The moment Silas’s mind touched the thread within the shield’s active field, the gold-plated chest plate acted like a black hole for his mental focus. The active probability-multiplier completely absorbed his mental energy, reversing the force of his pull. A violent, agonizing feedback loop exploded in Silas’s brain. It felt as if a white-hot iron spike had been driven through his temples. Silas gasped, his vision turning completely black as a torrent of fresh blood gushed from his nose, staining his teeth and lips.


The deflected bullet, now a freak ricochet carrying the redirected kinetic force of his own power, zipped across the courtyard.


*PING.*


The bullet struck a high-pressure steam pipe running along the warehouse wall directly behind Silas. The rusted metal pipe, already weakened by the previous structural cascade inside, ruptured with a deafening, metallic shriek.


A violent, superheated jet of scalding steam exploded from the rupture, blasting directly into Silas’s left shoulder.


The force of the steam blast and the agonizing heat struck his already shattered left collarbone. Silas felt the bone give way completely, re-shattering into a dozen jagged fragments under his skin. The pain was absolute, a blinding, paralyzing agony that short-circuited his entire nervous system. He let out a strangled, breathless scream, his revolver slipping from his numb fingers as he fell to his knees in the mud.


His left side was completely paralyzed, his shoulder a smoking, ruined mass of blistered skin and broken bone. His right arm was numb, his vision blurred by the blood pooling in his eyes. He could feel the cold rain washing the blood down his face, but he couldn't even find the strength to wipe it away. His makeshift Luck-Meter wristband was dead, but his internal sense screamed that his misfortune debt had spiked to a critical, lethal ninety percent. He was at the very edge of the Red Zone, one minor shift away from a total probability collapse that would melt his brain.


He had failed. His first shot had been deflected, his body was broken, and his sister was in the hands of the enemy.


Jack Vance stepped forward, his pristine leather shoes splashing softly in the bloody mud. He looked down at Silas with cold, clinical indifference, the massive black umbrella still shielding him from the rain. He stopped just three feet away, his golden revolver leveled directly at Silas’s forehead.
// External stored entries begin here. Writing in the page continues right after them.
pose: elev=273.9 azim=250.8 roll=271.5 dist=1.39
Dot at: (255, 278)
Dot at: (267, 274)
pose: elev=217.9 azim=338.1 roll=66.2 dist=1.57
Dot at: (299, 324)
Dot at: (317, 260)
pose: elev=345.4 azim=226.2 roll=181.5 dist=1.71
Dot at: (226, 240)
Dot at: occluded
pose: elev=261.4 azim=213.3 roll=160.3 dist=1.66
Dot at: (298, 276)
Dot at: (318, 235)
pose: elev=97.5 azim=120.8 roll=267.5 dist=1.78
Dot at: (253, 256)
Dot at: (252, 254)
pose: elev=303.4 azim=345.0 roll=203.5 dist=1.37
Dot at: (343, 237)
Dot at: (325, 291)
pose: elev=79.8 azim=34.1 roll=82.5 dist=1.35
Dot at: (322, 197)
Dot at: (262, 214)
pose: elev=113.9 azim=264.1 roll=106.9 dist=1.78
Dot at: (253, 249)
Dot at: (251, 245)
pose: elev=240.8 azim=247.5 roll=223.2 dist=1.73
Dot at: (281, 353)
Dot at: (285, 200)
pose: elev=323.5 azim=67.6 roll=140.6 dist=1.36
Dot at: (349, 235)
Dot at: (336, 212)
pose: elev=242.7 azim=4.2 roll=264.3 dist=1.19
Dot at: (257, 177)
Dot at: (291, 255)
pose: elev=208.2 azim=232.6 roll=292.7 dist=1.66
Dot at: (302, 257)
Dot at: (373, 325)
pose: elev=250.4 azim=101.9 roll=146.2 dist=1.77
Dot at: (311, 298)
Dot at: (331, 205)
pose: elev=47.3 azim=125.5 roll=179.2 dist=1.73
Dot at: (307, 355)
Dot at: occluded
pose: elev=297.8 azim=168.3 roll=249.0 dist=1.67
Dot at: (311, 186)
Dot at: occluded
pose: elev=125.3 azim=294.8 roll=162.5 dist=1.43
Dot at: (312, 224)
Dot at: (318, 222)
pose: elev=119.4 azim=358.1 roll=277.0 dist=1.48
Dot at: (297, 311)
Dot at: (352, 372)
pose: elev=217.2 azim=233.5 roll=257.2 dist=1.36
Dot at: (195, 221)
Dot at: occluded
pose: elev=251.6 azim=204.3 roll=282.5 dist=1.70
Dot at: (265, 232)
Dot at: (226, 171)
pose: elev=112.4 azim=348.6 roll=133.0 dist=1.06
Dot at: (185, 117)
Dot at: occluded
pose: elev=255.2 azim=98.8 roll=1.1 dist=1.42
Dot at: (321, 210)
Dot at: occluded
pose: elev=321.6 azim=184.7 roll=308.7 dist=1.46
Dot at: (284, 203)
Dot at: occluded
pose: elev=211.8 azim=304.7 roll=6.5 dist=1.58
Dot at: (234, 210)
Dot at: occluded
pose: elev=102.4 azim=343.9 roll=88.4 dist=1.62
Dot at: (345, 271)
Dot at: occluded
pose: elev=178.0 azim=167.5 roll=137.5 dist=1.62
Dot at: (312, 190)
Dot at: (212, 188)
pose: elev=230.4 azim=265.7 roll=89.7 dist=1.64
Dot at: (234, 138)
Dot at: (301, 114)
"A pathetic effort, Silas," Vance said, his voice quiet over the sound of the rain and the hissing steam. "Just like your father. You thought you could beat the house. But the house always wins."


Silas looked up through the blood and the rain, his teeth clenched against the agonizing pain in his shoulder. The cold steel of the barrel was inches from his eyes, the dark void of the muzzle representing the absolute end of his journey. He had no safety meter, no functional weapons, and his body was paralyzed. He was completely at Vance's mercy, with only one final, desperate option left in his pocket.